Yamamoto was deemed to be at fault for the clash by the stewards, but the three-time champion escaped with only a warning.

"I was trying to take advantage of my tyre advantage, and I heard on the radio about Hirakawa’s slow pitstop," said Yamamoto. "I felt I had no choice but to fight and I decided to try and dive up the inside.

"Of course, I understand that if you are too far back, you can’t force a move. But I could see my rival, who was still warming up his tyres, braked early and I thought it was doable from that distance.

"As soon as I braked, I was forced towards the inside and there was nowhere for me to go except for the grass. I didn’t lock the brakes and I thought I could pull it off, so it’s a shame.

"But when you’re behind your rival, the inside is open and you don’t go for a move, you’ll be looked down upon, so I thought there was no choice but to try."

For his part, Hirakawa said he was taken by surprise at Yamamoto's passing attempt, saying he felt already up to speed by the time the pair reached the traditional main passing point at Motegi.

 

"I was waiting for my tyres to warm up," recalled Hirakawa. "But by the time I reached the S-curve [Turns 7-8], the tyres were already feeling relatively good and I used the Overtake System and tried to block Yamamoto.

"By the time we reached Turn 11, the tyres were up to temperature, and I thought there’s no way he would come at me from that distance.
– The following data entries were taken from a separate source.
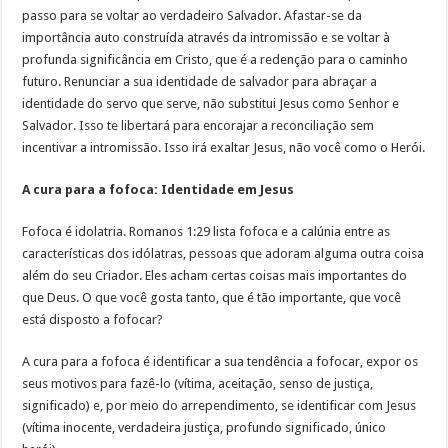
passo para se voltar ao verdadeiro Salvador. Afastar-se da
importância auto construída através da intromissão e se voltar à
profunda significância em Cristo, que é a redenção para o caminho
futuro. Renunciar a sua identidade de salvador para abraçar a
identidade do servo que serve, não substitui Jesus como Senhor e
Salvador. Isso te libertará para encorajar a reconciliação sem
incentivar a intromissão. Isso irá exaltar Jesus, não você como o Herói.
A cura para a fofoca: Identidade em Jesus
Fofoca é idolatria. Romanos 1:29 lista fofoca e a calúnia entre as
características dos idólatras, pessoas que adoram alguma outra coisa
além do seu Criador. Eles acham certas coisas mais importantes do
que Deus. O que você gosta tanto, que é tão importante, que você
está disposto a fofocar?
A cura para a fofoca é identificar a sua tendência a fofocar, expor os
seus motivos para fazê-lo (vítima, aceitação, senso de justiça,
significado) e, por meio do arrependimento, se identificar com Jesus
(vítima inocente, verdadeira justiça, profundo significado, único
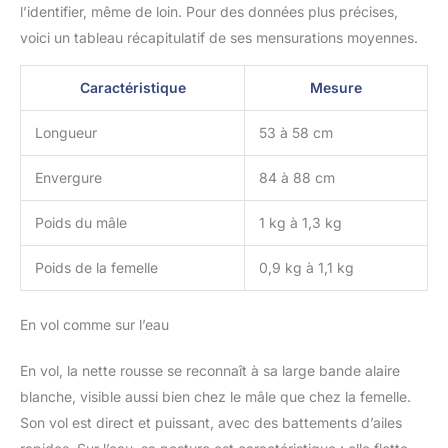
l’identifier, même de loin. Pour des données plus précises,
voici un tableau récapitulatif de ses mensurations moyennes.
Caractéristique
Mesure
Longueur
53 à 58 cm
Envergure
84 à 88 cm
Poids du mâle
1 kg à 1,3 kg
Poids de la femelle
0,9 kg à 1,1 kg
En vol comme sur l’eau
En vol, la nette rousse se reconnaît à sa large bande alaire
blanche, visible aussi bien chez le mâle que chez la femelle.
Son vol est direct et puissant, avec des battements d’ailes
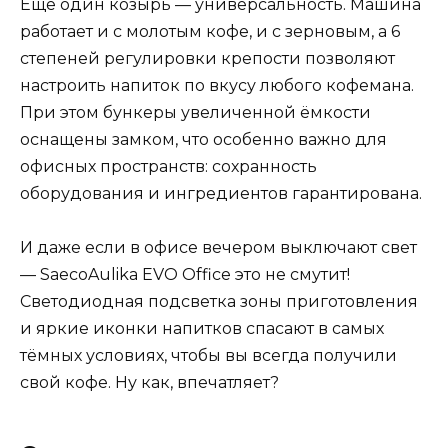
Ещё один козырь — универсальность. Машина
работает и с молотым кофе, и с зерновым, а 6
степеней регулировки крепости позволяют
настроить напиток по вкусу любого кофемана.
При этом бункеры увеличенной ёмкости
оснащены замком, что особенно важно для
офисных пространств: сохранность
оборудования и ингредиентов гарантирована.
И даже если в офисе вечером выключают свет
— SaecoAulika EVO Office это не смутит!
Светодиодная подсветка зоны приготовления
и яркие иконки напитков спасают в самых
тёмных условиях, чтобы вы всегда получили
свой кофе. Ну как, впечатляет?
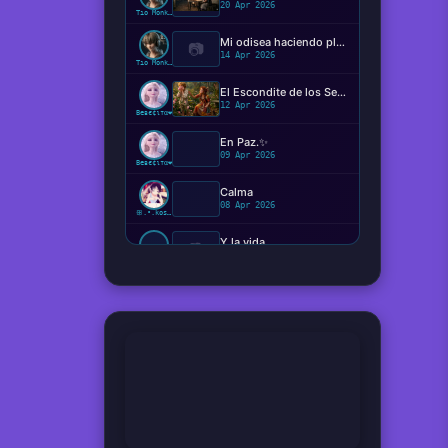
20 Apr 2026
Tío Monkey
Mi odisea haciendo plugins
📷
14 Apr 2026
Tío Monkey
El Escondite de los Sentimientos
12 Apr 2026
Beвє¢ιтα❤️
En Paz.✨️
09 Apr 2026
Beвє¢ιтα❤️
Calma
08 Apr 2026
ꕥ.•.kosaki.•.🦋
Y la vida...
📷
08 Apr 2026
Ger
Hemos viajado verdaderamente en el tiempo ?
08 Apr 2026
Tío Monkey
¿Qué perturbación o presión vale más que el estado neutral?
08 Apr 2026
Coletas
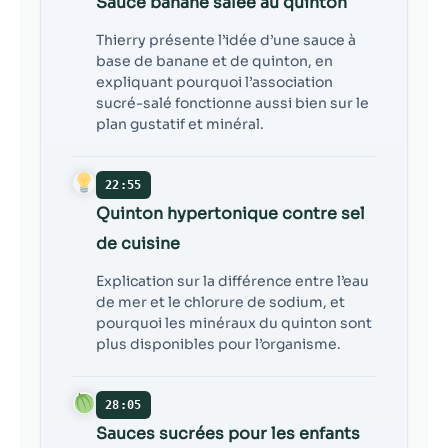
Sauce banane salée au quinton
Thierry présente l’idée d’une sauce à
base de banane et de quinton, en
expliquant pourquoi l’association
sucré-salé fonctionne aussi bien sur le
plan gustatif et minéral.
22:55
Quinton hypertonique contre sel
de cuisine
Explication sur la différence entre l’eau
de mer et le chlorure de sodium, et
pourquoi les minéraux du quinton sont
plus disponibles pour l’organisme.
28:05
Sauces sucrées pour les enfants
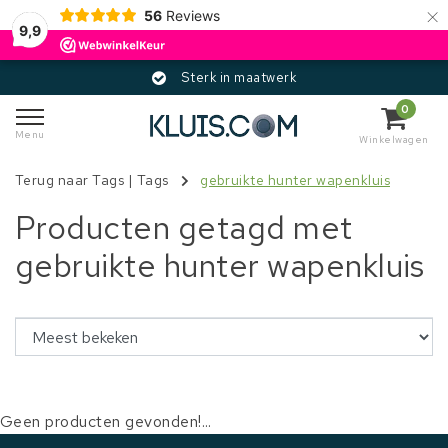
×
56
Reviews
9,9
Sterk in maatwerk
0
Menu
Winkelwagen
Terug naar Tags
|
Tags
gebruikte hunter wapenkluis
Producten getagd met
gebruikte hunter wapenkluis
Geen producten gevonden!...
I didn’t think he would try and force the issue on the inside. I was surprised.

"After the collision, I was able to calmly deal with the situation and minimise the time loss. I just didn’t think he would come from that far back."

Yamamoto added that he felt he could have finished second had his move on Hirakawa succeeded, as Toshiki Oyu struggled for pace - ultimately slipping behind Hirakawa in the closing stages and finishing third.

"If I had been able to pass Hirakawa there, I think I could have passed Oyu as well, so it could have been an even better result," lamented the 35-year-old, who has now gone a year without standing on the podium.